→ TASK MATERIAL

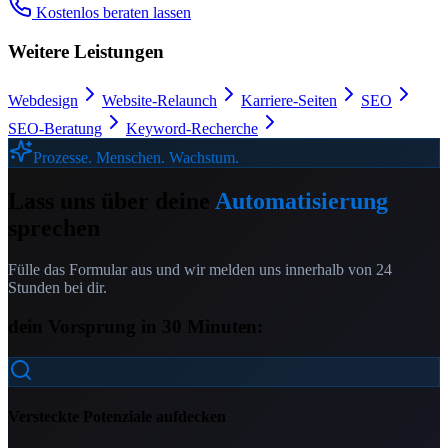
Kostenlos beraten lassen
Weitere Leistungen
Webdesign
Website-Relaunch
Karriere-Seiten
SEO
SEO-Beratung
Keyword-Recherche
Prozesse. Menschen. Wachstum.
Lass uns über deine
Automatisierung
sprechen
Fülle das Formular aus und wir melden uns innerhalb von 24
Stunden bei dir.
dein Vorsprung in 30 Minuten:
Versteckte Potenziale aufdecken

→ TASK DESCRIPTION
Set down the records precisely as they appear. Any picture stays out.

→ WRITTEN RESPONSE
Kostenlos beraten lassen
Weitere Leistungen
Webdesign
Website-Relaunch
Karriere-Seiten
SEO
SEO-Beratung
Keyword-Recherche
Prozesse. Menschen. Wachstum.
Lass uns über deine
Automatisierung
sprechen
Fülle das Formular aus und wir melden uns innerhalb von 24
Stunden bei dir.
dein Vorsprung in 30 Minuten:
Versteckte Potenziale aufdecken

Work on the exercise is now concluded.